The Auditor-General Daniel Domelevo has applied to the Attorney General to grant him prosecutorial powers to haul persons indicted in his report before the court.
This was disclosed Monday February 5 at a news conference, where Mr. Domelevo listed various actions the Auditor General’s Department is taking to deal with persons who continue to abuse the public purse.
Mr. Domelevo last year surcharged four public officials for allegedly causing financial loss to the state. The action was in fulfillment of an order by the Supreme Court that he should immediately begin the process of surcharging any person found to have misappropriated state funds.
The seven-member panel headed by Sophia Akuffo further ordered that where applicable criminal action should be taken against the accused persons by the Attorney General.
Speaking on the back of the 2016 Auditor General’s report which revealed that some state agencies engaged in unlawful monetary practices, Mr. Domelevo said, “We are not going to finish our audit and wait for the TV show at Public Accounts [Committee] anymore.”
He warned “when we finish our audit, we raise observations against you and you decide to ignore it we will disallow the expenditure and surcharge you and I told my colleagues that beginning this year we must have to apply the law.”
He said the Auditor General’s Department has so much power under the law but slept over it. “…Under the section 29 subsection 2 it says that ‘anyone who does not even meet the 30 days deadline…we should stop his salaries’. It is in the law that once we have raised an observation after 30 days you decide not to respond, you should not be paid and we have to start that now. We have to block peoples salaries. And even after blocking your salaries if you don’t come we will now disallow the expenditure and surcharge you,” he said.

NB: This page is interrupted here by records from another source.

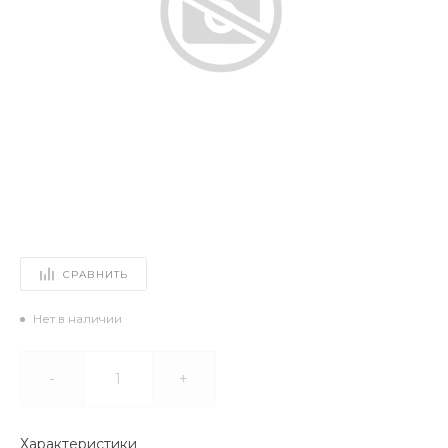
СРАВНИТЬ
Нет в наличии
-
+
Характеристики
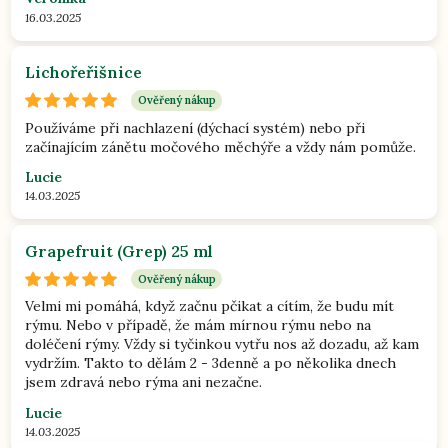
16.03.2025
Lichořeřišnice
Ověřený nákup
Používáme při nachlazení (dýchací systém) nebo při
začínajícím zánětu močového měchýře a vždy nám pomůže.
Lucie
14.03.2025
Grapefruit (Grep) 25 ml
Ověřený nákup
Velmi mi pomáhá, když začnu pčikat a cítím, že budu mít
rýmu. Nebo v případě, že mám mírnou rýmu nebo na
doléčení rýmy. Vždy si tyčinkou vytřu nos až dozadu, až kam
vydržím. Takto to dělám 2 - 3denně a po několika dnech
jsem zdravá nebo rýma ani nezačne.
Lucie
14.03.2025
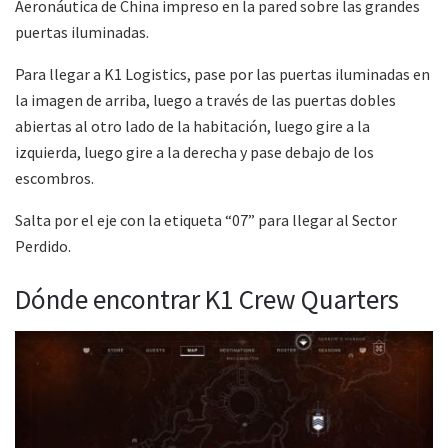
Aeronáutica de China impreso en la pared sobre las grandes
puertas iluminadas.
Para llegar a K1 Logistics, pase por las puertas iluminadas en
la imagen de arriba, luego a través de las puertas dobles
abiertas al otro lado de la habitación, luego gire a la
izquierda, luego gire a la derecha y pase debajo de los
escombros.
Salta por el eje con la etiqueta “07” para llegar al Sector
Perdido.
Dónde encontrar K1 Crew Quarters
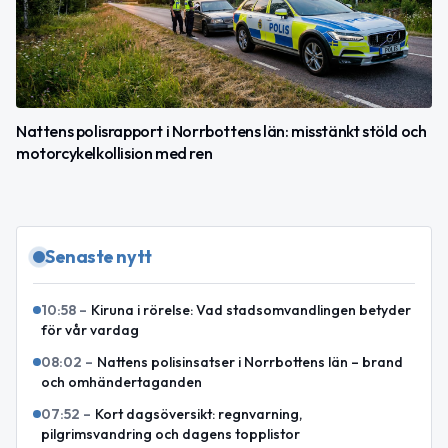
Nattens polisrapport i Norrbottens län: misstänkt stöld och
motorcykelkollision med ren
Senaste nytt
10:58
–
Kiruna i rörelse: Vad stadsomvandlingen betyder
för vår vardag
08:02
–
Nattens polisinsatser i Norrbottens län – brand
och omhändertaganden
07:52
–
Kort dagsöversikt: regnvarning,
pilgrimsvandring och dagens topplistor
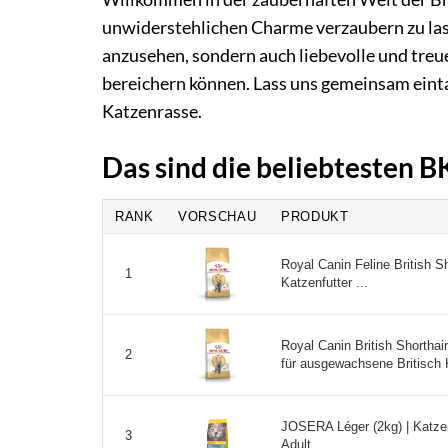
unwiderstehlichen Charme verzaubern zu las
anzusehen, sondern auch liebevolle und treue
bereichern können. Lass uns gemeinsam eint
Katzenrasse.
Das sind die beliebtesten 
RANK
VORSCHAU
PRODUKT
Royal Canin Feline British Sh
1
Katzenfutter ...
Royal Canin British Shorthair
2
für ausgewachsene Britisch K
JOSERA Léger (2kg) | Katzenf
3
Adult ...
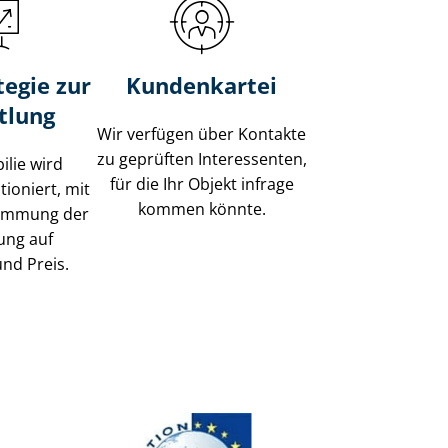
tegie zur
Kundenkartei
tlung
Wir verfügen über Kontakte
zu geprüften Interessenten,
ilie wird
für die Ihr Objekt infrage
tioniert, mit
kommen könnte.
timmung der
ung auf
und Preis.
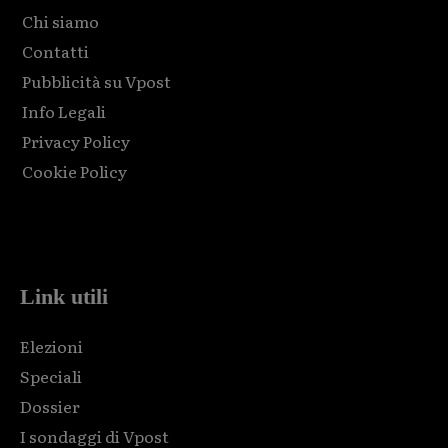
Chi siamo
Contatti
Pubblicità su Vpost
Info Legali
Privacy Policy
Cookie Policy
Html code here! Replace this with any non empty raw html
code and that's it.
Link utili
Elezioni
Speciali
Dossier
I sondaggi di Vpost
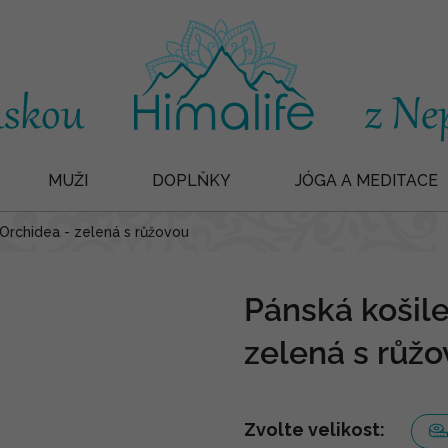
MUŽI
DOPLŇKY
JÓGA A MEDITACE
 Orchidea - zelená s růžovou
Pánská košile
zelená s růž
Zvolte velikost:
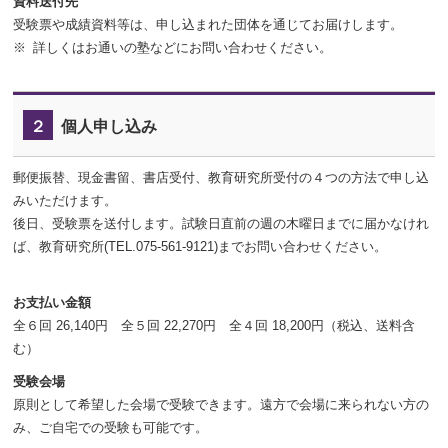
資料送付先
受験票や成績資料等は、申し込まれた団体を通じてお届けします。
詳しくはお通いの塾などにお問い合わせください。
２
個人申し込み
郵便振替
、
現金書留
、
書店受付
、
教育研究所受付
の４つの方法で申し込
みいただけます。
後日、受験票を送付します。試験日直前の週の木曜日までに届かなけれ
ば、教育研究所(TEL.075-561-9121)までお問い合わせください。
お支払い金額
全６回 26,140円 全５回 22,270円 全４回 18,200円（税込、送料含
む）
受験会場
原則として希望した会場で受験できます。遠方で会場に来られない方の
み、ご自宅での受験も可能です。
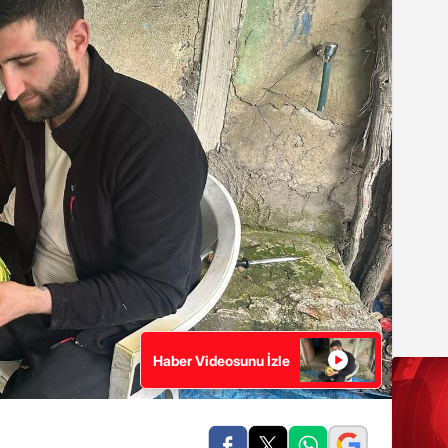
Haber Videosunu İzle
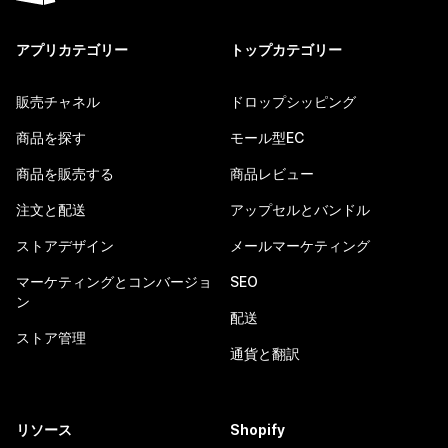
アプリカテゴリー
トップカテゴリー
販売チャネル
ドロップシッピング
商品を探す
モール型EC
商品を販売する
商品レビュー
注文と配送
アップセルとバンドル
ストアデザイン
メールマーケティング
マーケティングとコンバージョ
SEO
ン
配送
ストア管理
通貨と翻訳
リソース
Shopify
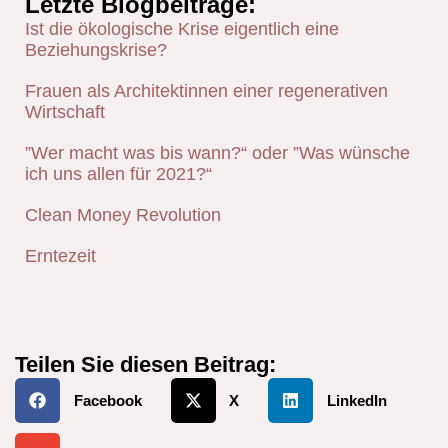
Letzte Blogbeiträge:
Ist die ökologische Krise eigentlich eine
Beziehungskrise?
Frauen als Architektinnen einer regenerativen
Wirtschaft
”Wer macht was bis wann?“ oder ”Was wünsche
ich uns allen für 2021?“
Clean Money Revolution
Erntezeit
Teilen Sie diesen Beitrag:
Facebook
X
LinkedIn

Urging government to implement the series of reports emanating from his department, Mr. Domelevo also bemoaned of continuous abuse being meted out to internal auditors by state institutions in their quest to fight corruption.
“Going forward in our report,” he said “we have recommended to government and we think the government will take us serious [and] we think internal auditing is too weak in the public service.
He said there is the need to review the internal audit act to make sure that internal auditors belong to his department “independent of the spending officers” they police otherwise they will continue “bullying them.”
“Hardly does a week pass by that an internal auditor will not come to my office and say sir ‘we want to belong to the audit service’.”